In general, language reform is one of my least favorite kinds of social justice work. People are soooo defensive about what words they use. For example, if you even mention that the word “female”, used as a noun, can be demeaning, it will completely derail all discussion of more important feminist criticisms. (I’m thinking of a real event last year in the atheist community.) I’m grateful for the times when I don’t have to get into that kind of argument. But here I am doing it anyway.
“Sexual”, as a term for people off the ace-spectrum, is a bad term. Most words have problems, but I think “sexual” has problems that should kill it. I prefer “allosexual” as an alternative (because it has enough momentum that people in the know are familiar with it), or for visibility purposes, “non-asexual” (because it’s immediately understandable to everyone).
What bothers me about “sexual”
“Sexual” has prior meaning.
The meaning of “sexual” is very nebulous (Asexual Explorations documents many of its meanings), but it has meaning alright. According to various definitions: When a person has functioning genitals, that’s sexual. When a person masturbates, that’s sexual. When comic book characters pose in a way to emphasize their butt, that’s sexual. When you grind with someone on the dance floor, that’s sexual. Sexuality is a major motif in human society, so it’s unsurprising it has so many connotations. Contrast with cisgender, which has no meaning I know of besides “not transgender”.
When we call someone sexual, we are associating them with all those prior meanings. We are saying that they have genitals, that they make flirty poses, that they grind on the dance floor, or at least, we’re associating them with all these things. If we’re intentionally making a statement about allosexual people, that’s one thing. But if we just want a neutral way to describe allosexuals, then “sexual” doesn’t work.
Conversely, when we call someone sexual, we are disassociating asexuals with all those prior meanings. People will think that we have no genitals, never wear makeup, never like cuddling, or never fall in love. People think that anyway, but why contribute to the problem when we don’t have to? One common tactic is to insist that, for example, cuddling is not necessarily sexual. But I like cuddling with my SO, and I think when I do it, it is sexual behavior. I am an asexual and I do things that are sexual, what of it?
What doesn’t bother me about “sexual”
I am not bothered by the very idea of a label for the outgroup. How else would I have made this graph if not for a label for the outgroup?

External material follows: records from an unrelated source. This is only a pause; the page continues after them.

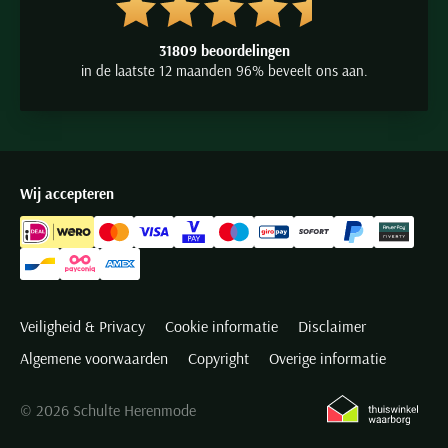
31809 beoordelingen
in de laatste 12 maanden 96% beveelt ons aan.
Wij accepteren
Veiligheid & Privacy
Cookie informatie
Disclaimer
Algemene voorwaarden
Copyright
Overige informatie
© 2026 Schulte Herenmode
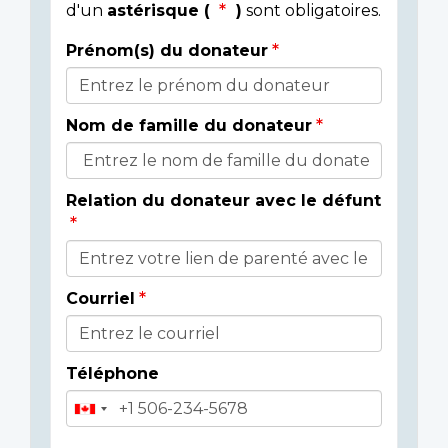
d'un
astérisque (
)
sont obligatoires.
Prénom(s) du donateur
Détails
du
Nom de famille du donateur
donateur
Relation du donateur avec le défunt
Courriel
Téléphone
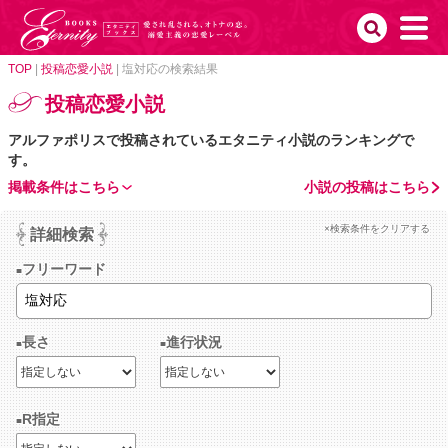
TOP
|
投稿恋愛小説
|
塩対応の検索結果
投稿恋愛小説
アルファポリスで投稿されているエタニティ小説のランキングで
す。
掲載条件はこちら
小説の投稿はこちら
×検索条件をクリアする
詳細検索
フリーワード
長さ
進行状況
R指定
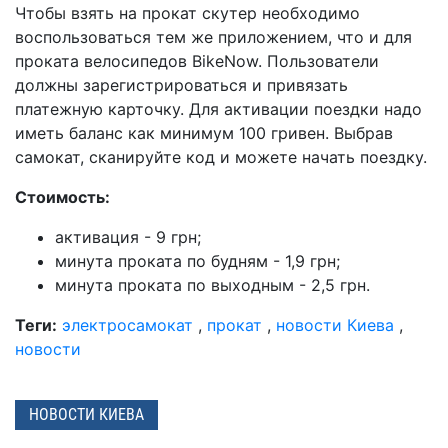
Чтобы взять на прокат скутер необходимо
воспользоваться тем же приложением, что и для
проката велосипедов BikeNow. Пользователи
должны зарегистрироваться и привязать
платежную карточку. Для активации поездки надо
иметь баланс как минимум 100 гривен. Выбрав
самокат, сканируйте код и можете начать поездку.
Стоимость:
активация - 9 грн;
минута проката по будням - 1,9 грн;
минута проката по выходным - 2,5 грн.
Теги:
электросамокат
,
прокат
,
новости Киева
,
новости
НОВОСТИ КИЕВА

I don’t have problems with terms like “straight”, “cisgender”, “able-bodied”, and the like. I don’t think it is reasonable to argue that we should never use words to divide people into groups.

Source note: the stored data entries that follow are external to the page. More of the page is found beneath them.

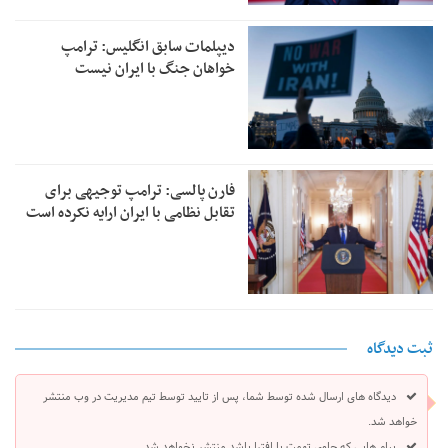
دیپلمات سابق انگلیس:‌ ترامپ
خواهان جنگ با ایران نیست
فارن پالسی: ترامپ توجیهی برای
تقابل نظامی با ایران ارایه نکرده است
ثبت دیدگاه
دیدگاه های ارسال شده توسط شما، پس از تایید توسط تیم مدیریت در وب منتشر
خواهد شد.
پیام هایی که حاوی تهمت یا افترا باشد منتشر نخواهد شد.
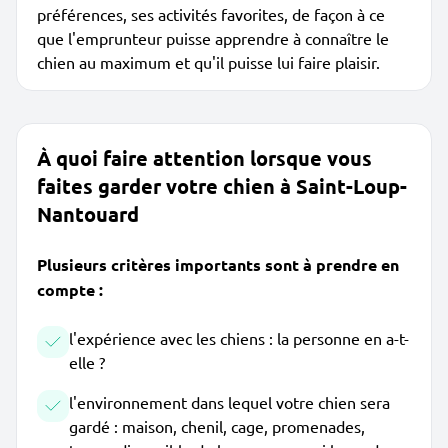
préférences, ses activités favorites, de façon à ce
que l'emprunteur puisse apprendre à connaître le
chien au maximum et qu'il puisse lui faire plaisir.
À quoi faire attention lorsque vous
faites garder votre chien à Saint-Loup-
Nantouard
Plusieurs critères importants sont à prendre en
compte :
l'expérience avec les chiens : la personne en a-t-
elle ?
l'environnement dans lequel votre chien sera
gardé : maison, chenil, cage, promenades,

I am not bothered by the potential exclusion of gray-As, even though I am part of the affected group. If you say everyone is either asexual or not asexual, you’re wrong and that’s that. Gray-As are neither/nor/either/both/between/whatever. This does not mean the word “asexual” is wrong, it’s how you use it.
Allosexual as an alternative
For years I used “non-asexual”, because that’s the only alternative that most people understood. I want to spend my time talking about ideas, not explaining vocabulary! These days “allosexual” is common in certain asexual communities, so I often use that.

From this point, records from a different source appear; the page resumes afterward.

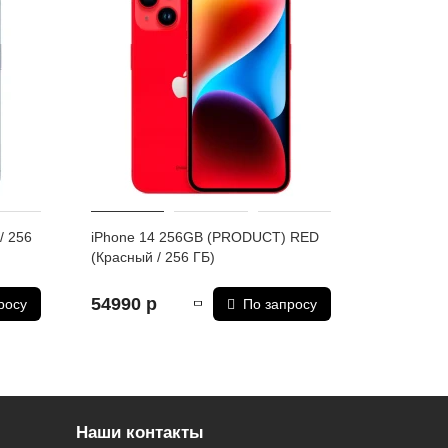
/ 256
iPhone 14 256GB (PRODUCT) RED
(Красный / 256 ГБ)
54990 р
росу
По запросу
Наши контакты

I am not really familiar with the history of “allosexual”, except that it has been used in some scientific papers. I honestly don’t care about the etymology, as long as its prior meaning is sufficiently neutral and obscure.
I do know that it was popularized on the Tumblr asexual community, probably as a result of persistent interaction with hostile allosexuals. Also, the tumblr social justice communities have relatively high standards for what constitutes and acceptable word, so there you go. (Sometimes people on Tumblr criticize “sexual” by saying the word exacerbates hypersexual stereotypes of women of color, but I think this critique is more complicated and specific than it needs to be.)
Currently, “allosexual” does not get used much on AVEN. It is completely unsurprising and blameless that they would not use a word that was recently popularized in a community that they don’t pay attention to. AVEN mostly uses “sexual”, because that’s the word most people will come up with without even thinking about it. They will continue to use that word until a persuasive alternative appears. “Non-asexual” has not been very persuasive as an alternative, maybe “allosexual” will do better.
But it won’t happen until people go on AVEN and start using “allosexual” regularly. Flash mob anyone? (I’m being facetious.)